The Reich’s daughter, Anna, sung by Ellie Laugharne, gets a nice schmaltzy duet with her beloved Fenton, given just the right touch of ardent light lyricism by Luis Gomes and suitably delivered over a tea-room table laden with cakes and hot chocolate mit a plentiful topping of Schlag. Sky Ingram is lucky enough to own a pair of legs that start just beneath her armpits and therefore got to wear a series of outfits that showed them off to their best advantage. She is a sufficiently versatile singer to have managed some of the more challenging soprano passages while crawling across the floor in extremely flimsy underwear while waggling her rear end provocatively (the surtitles at this point, helpfully read ‘Dear sir, leave me now.’) The occasional moment of unsteadiness in her delivery could be forgiven in the circumstances.

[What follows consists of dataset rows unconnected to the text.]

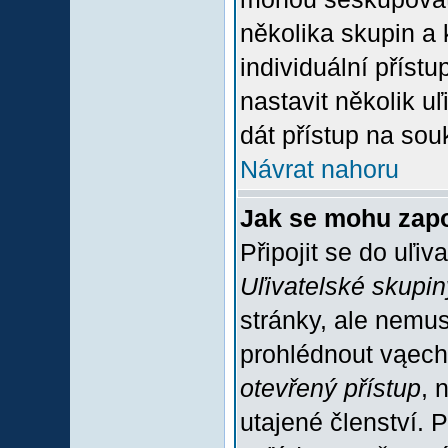
několika skupin a
individuální příst
nastavit několik u
dát přístup na sou
Návrat nahoru
Jak se mohu zapo
Připojit se do uľiv
Uľivatelské skupin
stránky, ale nemus
prohlédnout vąech
otevřený přístup
, 
utajené členství. 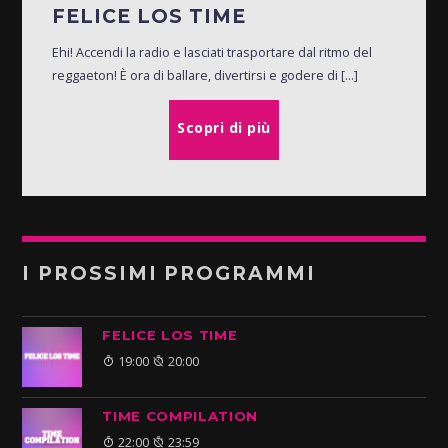
FELICE LOS TIME
Ehi! Accendi la radio e lasciati trasportare dal ritmo del
reggaeton! È ora di ballare, divertirsi e godere di [...]
Scopri di più
I PROSSIMI PROGRAMMI
FELICE LOS TIME
19:00
20:00
TIME COMPILATION
22:00
23:59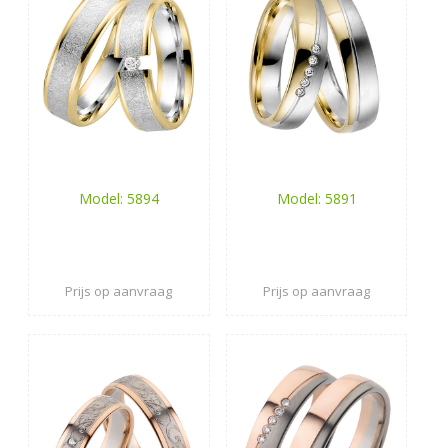
Model: 5894
Model: 5891
Prijs op aanvraag
Prijs op aanvraag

Two comedy suitors for Anna’s favours, Spärlich and Cajus, were sung by the almost identically long and lanky Jorge Navarro-Colorado and Benjamin Appl. The former has a fine line in geekishness while the latter’s German, which is his native language so should have been comprehensible, was hampered by the fact that he was supposed to be French.

A number of the roles are double cast and many of the singers will appear again in the Guildhall’s next opera production, Britten’s A Midsummer Night’s Dream in February/March 2012. These music college productions (look out for those at the Royal College and the Royal Academy as well) are always of a very high standard and offer an excellent opportunity for talent-spotting.